Thursday, July 31, 2008

Big Wide Open Spaces

Well, we survived the journey, despite yet another motorist on the M1 trying to smash his way through to the other carriageway. His accident occurred at almost exactly the same spot as the accident we witnessed in May (also on the way to Scotland), and, it must be said, as the accident in which my mother and I were involved in 1986. I think someone is trying to tell me something (to stick to the M40, perhaps). This time, however, there were no injuries. No hands needed to be held. And we carried on our way in awe of the severely bent, but intact, crash barrier. I really thought he was a gonner.

An hour later, and we were at Helenmh's where we finally got to meet Smudge (renamed 'Spludge' by the small girl). I thought Helen very brave to have us, considering that the small boy arrived with sick bowl in hand. But he was fine, and after a good natter and some great food, we were on our way again. We made an overnight stop at my sister's (more good food, more nattering, and a stupidly late night) before making the final push for the Highlands - only 460 miles to go, on five hours' sleep...

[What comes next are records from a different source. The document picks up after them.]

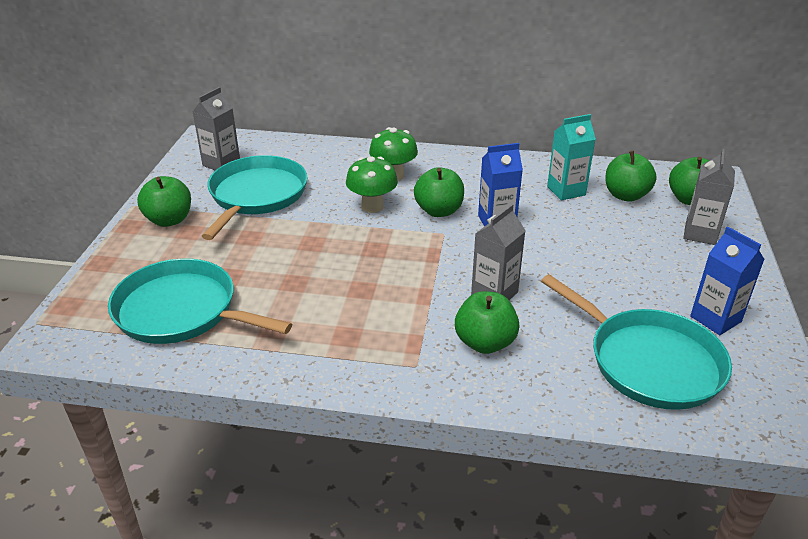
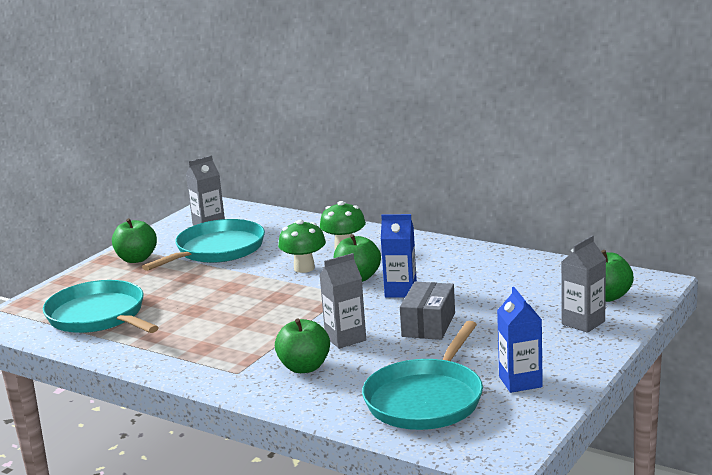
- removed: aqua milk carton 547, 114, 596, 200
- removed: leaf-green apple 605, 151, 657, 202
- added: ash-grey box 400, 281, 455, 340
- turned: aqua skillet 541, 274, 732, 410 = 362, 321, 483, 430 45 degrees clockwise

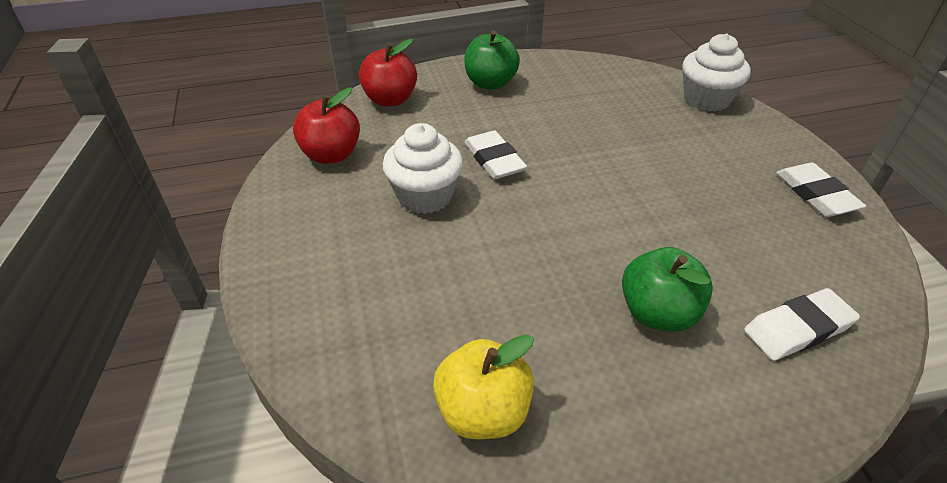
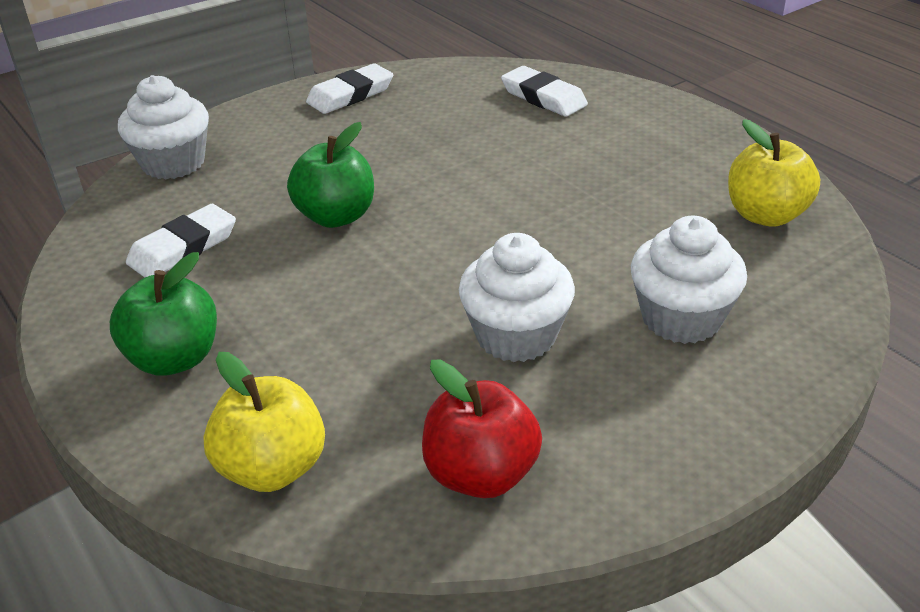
- added: white fairy cake 631, 216, 747, 344
- moved: white pencil eraser 465, 131, 527, 179 to 126, 204, 236, 278
- moved: leaf-green apple 622, 247, 713, 332 to 287, 122, 374, 228
- recoloured: scarlet apple 359, 39, 417, 106 to golden apple 203, 352, 325, 492

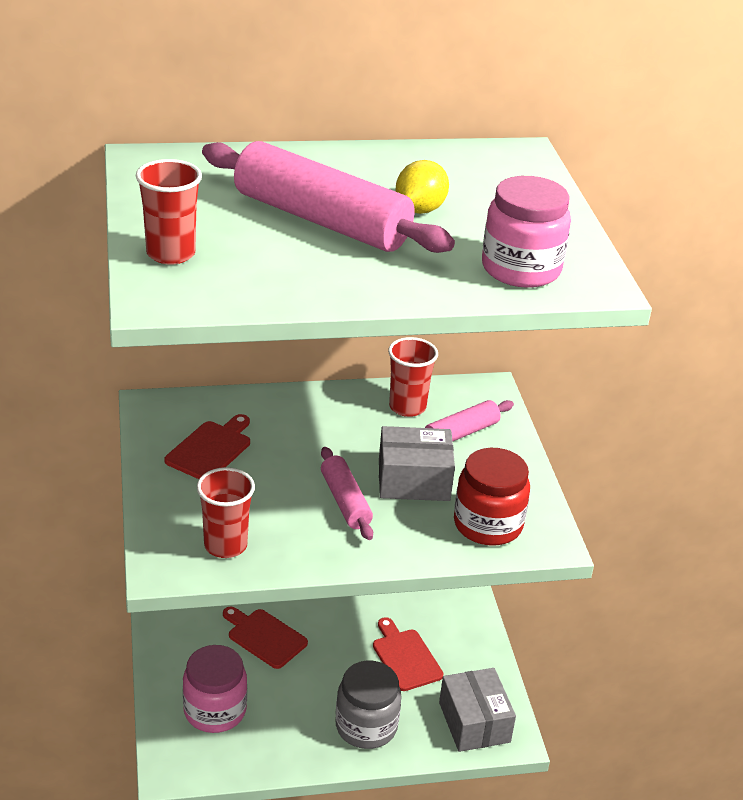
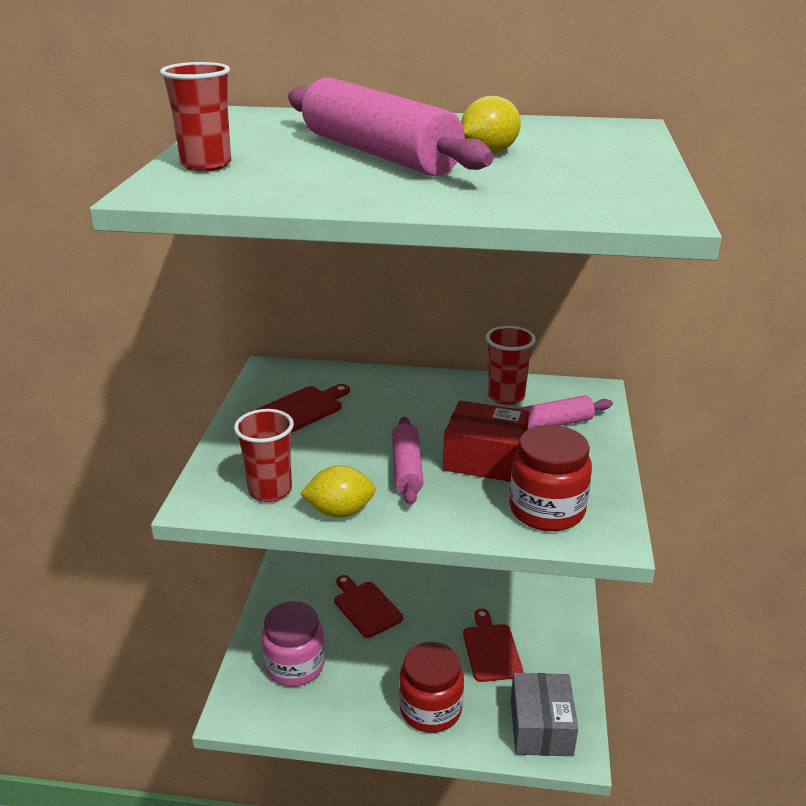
- removed: rosy jar 482, 176, 571, 288
- added: golden toy lemon 300, 465, 376, 518
- recoloured: ash-grey jar 335, 661, 401, 749 to scarlet jar 399, 642, 464, 733
- recoloured: ash-grey box 379, 426, 455, 501 to scarlet box 443, 401, 529, 482

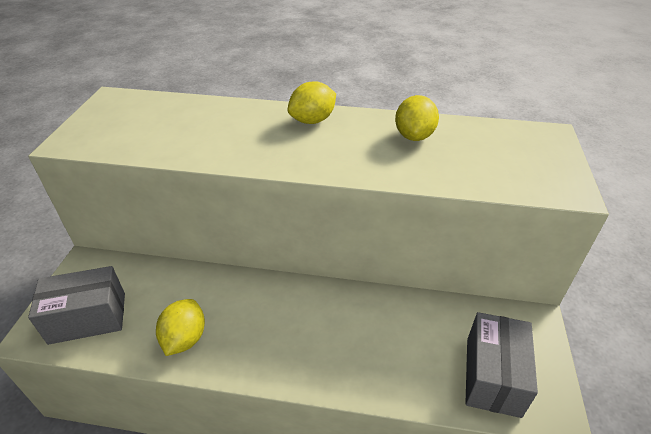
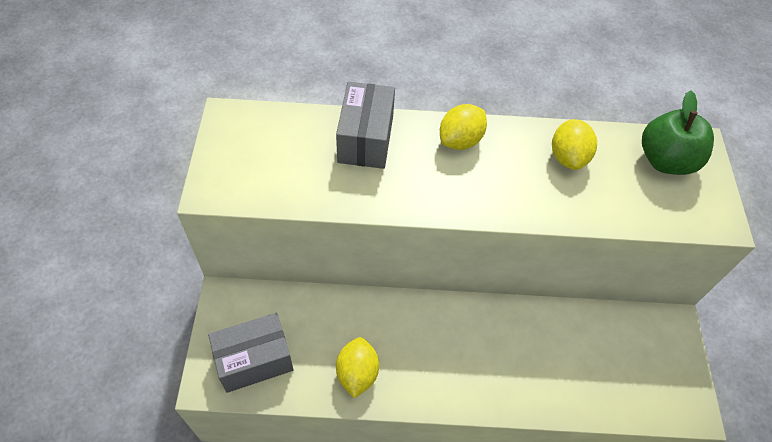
- added: leaf-green apple 642, 90, 714, 175
- moved: ash-grey box 465, 312, 538, 418 to 336, 82, 395, 169

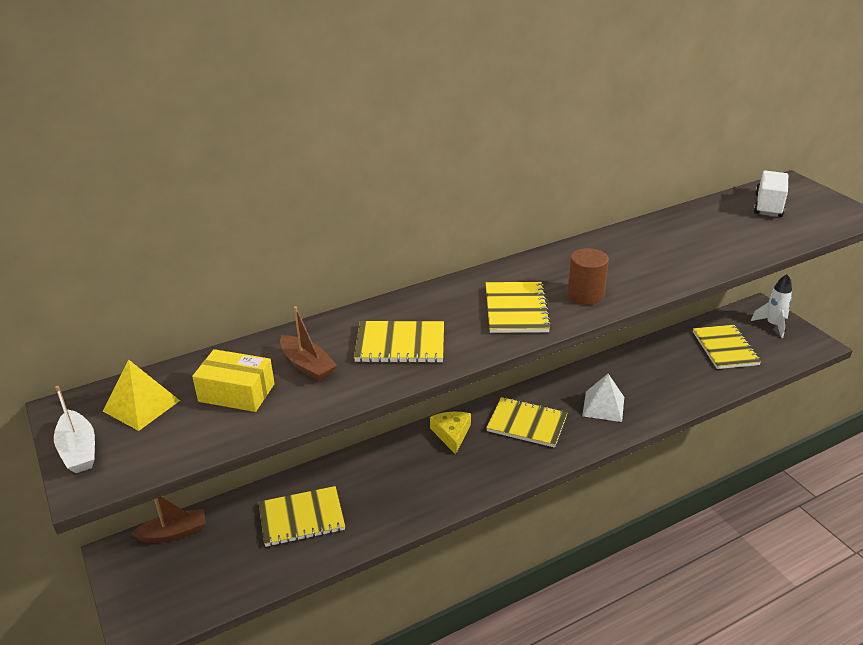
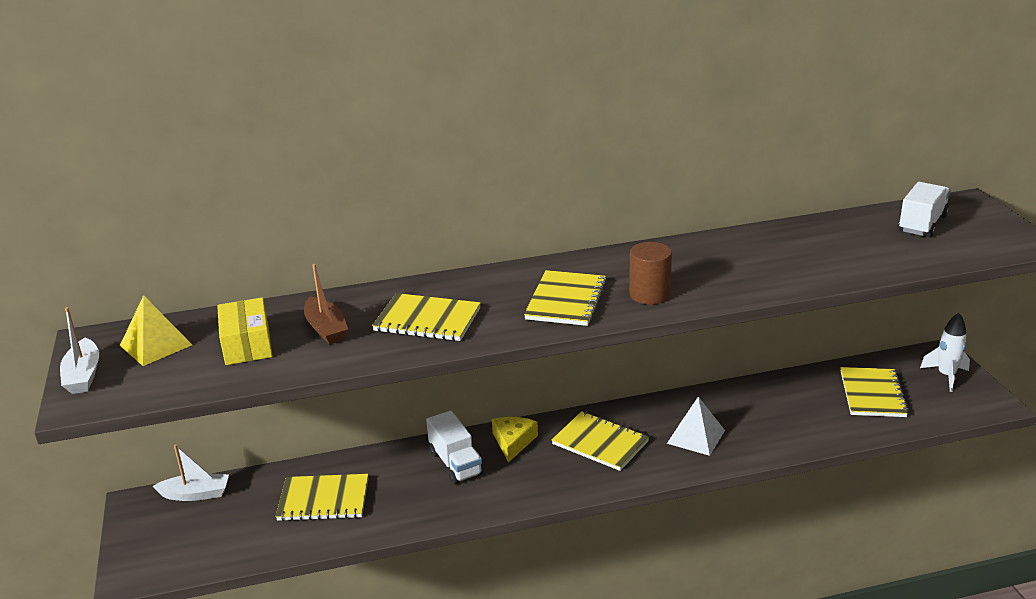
- added: white lorry 426, 411, 484, 484
- recoloured: russet toy boat 131, 497, 206, 543 to white toy boat 153, 444, 229, 501
- turned: golden box 192, 349, 275, 412 = 217, 297, 272, 365 45 degrees clockwise

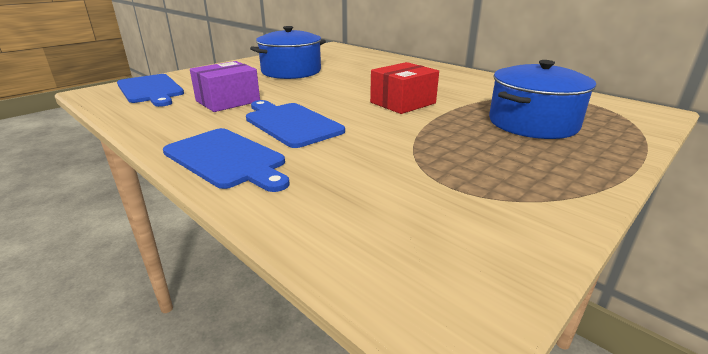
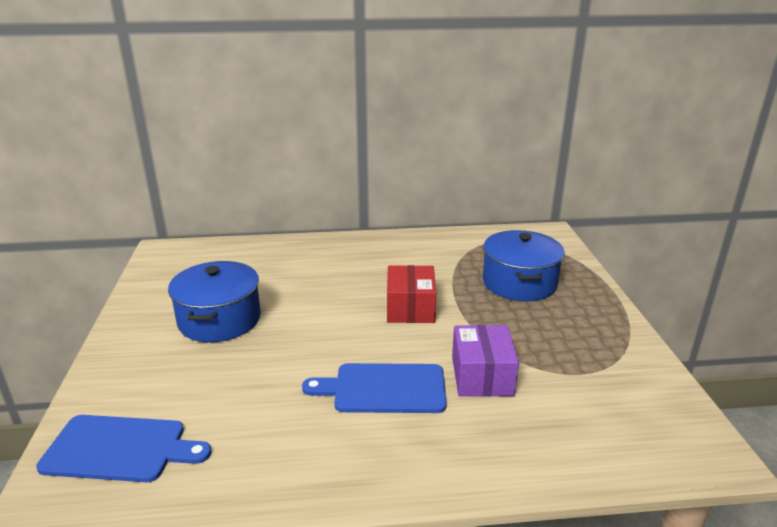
- removed: royal blue bread board 163, 128, 290, 192
- moved: royal purple box 190, 61, 260, 112 to 452, 325, 519, 397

Three cans of Red Bull later and we pulled up outside what is now our home for six weeks. It is a tiny house (the kids are all in together), but it's really comfy, and we're loving it. It's not the inside, you see; it's the outside. There's lots of it. Lots.

Tuesday, July 22, 2008

Dettol & Dioralite

You can guess, can't you?

We've all had it, all five of us, in forty-eight hours. Actually, it's longer than that now, because the small boy threw up again today, over thirty-six hours after the last time (parents of other small children will understand why this is so unfair). Only this time he did it at school, at pick-up time, right in front of the assembled parents. He also managed to splat three other small children and a teacher in the process. Oh, God. [hides face in hands] I'm tired.

We leave for Scotland tomorrow. No more school now for small boy and, given that he had to take yesterday off too, we might as well have gone on Saturday... except for all the vomiting on Sunday, of course.

Thursday, July 17, 2008

Have You Forgotten Something?

Do you ever get that feeling that you've left a half-finished cup of tea lying about somewhere? Or at a party, when you've put your glass down, moved away from it, and taken another glass? You never quite lose that feeling that there's something, somewhere, waiting for you.

I do it with shorties too. I think them up in my head during the school run (or whenever else I have no means of committing them to paper/silicon), and put them down somewhere while I wait for the chance to write them. I forget, of course, everything - the characters, the plot, the dialogue. The whole lot vanishes somewhere between thinking how brilliant it all is, and realising I can't remember a word. Just to make it worse, I never quite lose that feeling that I have forgotten something important. It is very erksome, and somewhat distressing.

Well, yesterday, I did it with chocolate. I put two squares of Dairy Milk down somewhere, and forgot where I left them. All afternoon and evening (school run, shopping trip, cooking, kids' bedtime, cinema) I could hear them calling (but not loudly enough for a positive location).

Well, having finally given up on them, I went to the fridge for some more, and you know what? There they were.

Some (admittedly, very small) part of my brain was actually working: I'd put the chocolate where the kids can't reach it, where it was sure not to melt, and where I'd be certain to find it again later.

If only I could be that clever with my missing shorties...

Friday, July 04, 2008

Determined - My Writing Word of the Moment

In November last year Womagwriter posted the following quote, pinched from J A Konrath’s blog:

There's a word for a writer who never gives up: Published

It struck a chord with me at the time, and even though months have gone by, this remark keeps popping into my head.

It is a welcome visitor just now. At the moment I am smothered with work, a mountain of washing, a house that is buried under five years’ (of not more) of junk, the demands of three small (but lovely) children, and endless paperwork of other people’s making. As soon as I stop to write, the whole world crashes down around me, and the result (not surprisingly) lacks lusture.

I can imagine that these are the circumstances under which people consider giving up; but I’m not. Why? Because of JAK’s remark. Because the only way to be one of the two in three thousand slush-pile survivors is to keep going. And because I don’t want them writing on my grave: “Could have made it, but didn’t try hard enough.”

What’s your 'writing word of the moment'?

I have to tell you that the highlighter is Photoshoppery; I don't want you thinking I'd do that to my beloved dictionary.